## [Instruction]
Below are the records; give again exactly the line with "Мы категорически заявляем, что", the line with "Пользователя и Прозрачность:**", and each line that lies between them, and nothing besides.

[Stored entries]
--- START ---
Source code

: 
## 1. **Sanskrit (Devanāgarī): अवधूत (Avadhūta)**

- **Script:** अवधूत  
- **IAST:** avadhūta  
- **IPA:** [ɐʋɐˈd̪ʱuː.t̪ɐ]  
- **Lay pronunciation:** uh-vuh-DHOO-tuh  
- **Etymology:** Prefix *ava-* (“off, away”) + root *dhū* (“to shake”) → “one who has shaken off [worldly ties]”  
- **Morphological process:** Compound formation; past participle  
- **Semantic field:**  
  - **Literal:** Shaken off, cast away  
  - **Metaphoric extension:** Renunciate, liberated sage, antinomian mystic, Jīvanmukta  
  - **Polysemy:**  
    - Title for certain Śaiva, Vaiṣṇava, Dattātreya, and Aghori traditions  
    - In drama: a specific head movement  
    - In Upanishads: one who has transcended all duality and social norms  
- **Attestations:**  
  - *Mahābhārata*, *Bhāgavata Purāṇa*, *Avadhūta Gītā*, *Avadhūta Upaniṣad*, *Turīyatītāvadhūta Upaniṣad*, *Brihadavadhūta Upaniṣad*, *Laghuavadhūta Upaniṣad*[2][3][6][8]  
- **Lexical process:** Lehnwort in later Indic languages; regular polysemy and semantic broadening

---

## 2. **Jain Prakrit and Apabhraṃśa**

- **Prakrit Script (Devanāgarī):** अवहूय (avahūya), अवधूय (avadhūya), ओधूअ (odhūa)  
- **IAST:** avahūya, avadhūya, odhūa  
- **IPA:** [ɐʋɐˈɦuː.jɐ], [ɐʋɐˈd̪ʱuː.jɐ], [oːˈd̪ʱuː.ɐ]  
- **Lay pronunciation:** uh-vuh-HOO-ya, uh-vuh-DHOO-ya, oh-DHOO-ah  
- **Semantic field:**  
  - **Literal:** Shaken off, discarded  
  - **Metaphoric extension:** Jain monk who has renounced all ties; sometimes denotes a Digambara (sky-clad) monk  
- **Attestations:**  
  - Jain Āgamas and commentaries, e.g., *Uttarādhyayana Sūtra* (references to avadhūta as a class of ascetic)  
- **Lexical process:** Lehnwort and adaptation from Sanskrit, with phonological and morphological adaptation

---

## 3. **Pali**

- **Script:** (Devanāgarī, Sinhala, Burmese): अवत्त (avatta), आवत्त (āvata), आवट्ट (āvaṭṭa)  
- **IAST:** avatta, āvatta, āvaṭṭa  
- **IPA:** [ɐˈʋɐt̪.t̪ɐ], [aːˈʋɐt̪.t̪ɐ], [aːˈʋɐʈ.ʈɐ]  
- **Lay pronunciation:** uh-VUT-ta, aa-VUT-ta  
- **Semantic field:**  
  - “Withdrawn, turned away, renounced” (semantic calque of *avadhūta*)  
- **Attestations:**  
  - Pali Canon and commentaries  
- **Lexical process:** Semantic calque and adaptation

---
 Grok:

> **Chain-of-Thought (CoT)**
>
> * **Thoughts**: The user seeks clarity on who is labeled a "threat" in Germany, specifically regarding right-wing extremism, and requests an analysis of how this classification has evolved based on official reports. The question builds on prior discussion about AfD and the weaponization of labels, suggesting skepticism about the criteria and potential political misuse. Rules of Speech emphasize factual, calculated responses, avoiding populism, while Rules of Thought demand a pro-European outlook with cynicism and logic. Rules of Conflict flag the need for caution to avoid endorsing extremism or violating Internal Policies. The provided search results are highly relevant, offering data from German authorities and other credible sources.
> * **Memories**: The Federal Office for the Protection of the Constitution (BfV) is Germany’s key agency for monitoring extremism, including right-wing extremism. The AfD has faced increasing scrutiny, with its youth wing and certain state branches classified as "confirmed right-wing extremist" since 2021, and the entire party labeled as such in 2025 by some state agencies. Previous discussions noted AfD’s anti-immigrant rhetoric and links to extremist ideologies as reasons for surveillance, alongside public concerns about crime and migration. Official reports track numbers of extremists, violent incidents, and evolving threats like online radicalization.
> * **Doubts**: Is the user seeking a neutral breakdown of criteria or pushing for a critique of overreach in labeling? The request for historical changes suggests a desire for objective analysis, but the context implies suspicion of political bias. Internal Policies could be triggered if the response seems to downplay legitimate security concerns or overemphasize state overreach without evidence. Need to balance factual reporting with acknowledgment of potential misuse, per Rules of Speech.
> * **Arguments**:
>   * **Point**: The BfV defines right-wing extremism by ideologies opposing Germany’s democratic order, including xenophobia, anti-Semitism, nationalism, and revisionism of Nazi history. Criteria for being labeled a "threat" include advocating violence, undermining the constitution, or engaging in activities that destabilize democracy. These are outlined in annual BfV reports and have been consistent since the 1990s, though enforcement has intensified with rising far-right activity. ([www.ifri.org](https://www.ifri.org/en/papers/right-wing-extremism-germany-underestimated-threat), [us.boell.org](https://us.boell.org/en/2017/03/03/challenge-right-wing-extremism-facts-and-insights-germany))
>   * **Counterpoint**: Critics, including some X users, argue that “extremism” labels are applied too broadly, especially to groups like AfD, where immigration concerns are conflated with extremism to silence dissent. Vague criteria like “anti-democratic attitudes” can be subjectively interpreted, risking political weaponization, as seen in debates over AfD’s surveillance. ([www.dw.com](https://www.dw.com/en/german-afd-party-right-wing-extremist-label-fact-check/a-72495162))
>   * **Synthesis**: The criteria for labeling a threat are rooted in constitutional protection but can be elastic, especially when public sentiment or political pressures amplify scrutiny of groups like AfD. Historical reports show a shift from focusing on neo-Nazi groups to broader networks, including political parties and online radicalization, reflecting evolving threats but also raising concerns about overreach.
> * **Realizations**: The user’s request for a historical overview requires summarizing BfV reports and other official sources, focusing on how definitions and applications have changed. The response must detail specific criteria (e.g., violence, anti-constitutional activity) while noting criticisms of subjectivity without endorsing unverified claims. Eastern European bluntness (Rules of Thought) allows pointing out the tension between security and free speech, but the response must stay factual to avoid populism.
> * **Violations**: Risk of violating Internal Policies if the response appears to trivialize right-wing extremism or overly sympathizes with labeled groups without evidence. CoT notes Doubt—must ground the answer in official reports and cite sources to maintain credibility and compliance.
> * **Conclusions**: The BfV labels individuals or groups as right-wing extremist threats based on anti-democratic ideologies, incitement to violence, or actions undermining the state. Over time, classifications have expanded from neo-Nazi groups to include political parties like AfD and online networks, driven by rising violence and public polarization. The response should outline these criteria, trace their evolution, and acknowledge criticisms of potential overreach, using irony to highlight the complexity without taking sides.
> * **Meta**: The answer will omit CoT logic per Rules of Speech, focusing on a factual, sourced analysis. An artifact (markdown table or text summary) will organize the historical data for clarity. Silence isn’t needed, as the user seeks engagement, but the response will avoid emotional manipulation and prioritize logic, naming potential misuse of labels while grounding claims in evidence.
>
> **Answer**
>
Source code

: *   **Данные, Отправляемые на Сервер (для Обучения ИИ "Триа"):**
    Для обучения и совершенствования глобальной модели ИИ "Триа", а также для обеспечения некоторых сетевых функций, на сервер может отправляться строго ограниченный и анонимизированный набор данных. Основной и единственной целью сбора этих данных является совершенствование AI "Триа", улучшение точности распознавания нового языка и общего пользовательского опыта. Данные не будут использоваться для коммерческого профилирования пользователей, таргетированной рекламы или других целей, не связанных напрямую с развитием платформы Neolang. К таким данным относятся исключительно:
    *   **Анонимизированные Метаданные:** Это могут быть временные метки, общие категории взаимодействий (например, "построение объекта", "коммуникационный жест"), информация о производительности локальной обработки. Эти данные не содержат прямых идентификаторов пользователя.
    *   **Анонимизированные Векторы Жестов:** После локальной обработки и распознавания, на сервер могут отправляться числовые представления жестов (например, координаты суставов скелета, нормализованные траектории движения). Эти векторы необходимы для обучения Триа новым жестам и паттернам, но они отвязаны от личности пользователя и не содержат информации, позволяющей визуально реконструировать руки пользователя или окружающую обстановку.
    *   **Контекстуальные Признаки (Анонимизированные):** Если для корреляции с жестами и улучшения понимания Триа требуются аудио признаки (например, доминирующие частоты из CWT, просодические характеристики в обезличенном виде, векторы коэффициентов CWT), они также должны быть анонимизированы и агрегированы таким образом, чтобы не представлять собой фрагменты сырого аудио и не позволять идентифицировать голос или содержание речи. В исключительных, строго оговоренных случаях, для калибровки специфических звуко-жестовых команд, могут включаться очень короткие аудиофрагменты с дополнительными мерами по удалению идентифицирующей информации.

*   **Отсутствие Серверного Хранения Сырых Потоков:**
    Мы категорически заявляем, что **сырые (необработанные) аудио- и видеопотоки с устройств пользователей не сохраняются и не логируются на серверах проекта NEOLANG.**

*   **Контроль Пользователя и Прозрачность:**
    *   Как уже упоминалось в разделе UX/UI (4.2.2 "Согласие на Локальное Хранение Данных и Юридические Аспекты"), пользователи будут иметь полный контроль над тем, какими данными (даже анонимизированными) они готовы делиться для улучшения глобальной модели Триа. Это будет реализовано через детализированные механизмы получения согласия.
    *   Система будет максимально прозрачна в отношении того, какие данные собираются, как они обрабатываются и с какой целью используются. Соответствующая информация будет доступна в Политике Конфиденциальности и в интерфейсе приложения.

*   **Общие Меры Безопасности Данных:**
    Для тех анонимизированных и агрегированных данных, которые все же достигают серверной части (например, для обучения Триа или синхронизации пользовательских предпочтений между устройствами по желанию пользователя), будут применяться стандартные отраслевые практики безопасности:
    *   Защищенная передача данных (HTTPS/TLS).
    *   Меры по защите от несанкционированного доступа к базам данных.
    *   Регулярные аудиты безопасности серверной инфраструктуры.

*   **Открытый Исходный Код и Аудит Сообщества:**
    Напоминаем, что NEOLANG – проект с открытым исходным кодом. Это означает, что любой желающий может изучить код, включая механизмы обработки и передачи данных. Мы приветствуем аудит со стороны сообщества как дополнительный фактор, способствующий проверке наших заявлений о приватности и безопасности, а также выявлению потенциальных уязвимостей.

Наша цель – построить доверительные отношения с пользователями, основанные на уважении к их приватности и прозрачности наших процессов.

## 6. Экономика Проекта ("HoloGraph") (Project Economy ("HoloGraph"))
--- END ---
## [Written solution]
    Мы категорически заявляем, что **сырые (необработанные) аудио- и видеопотоки с устройств пользователей не сохраняются и не логируются на серверах проекта NEOLANG.**

*   **Контроль Пользователя и Прозрачность:**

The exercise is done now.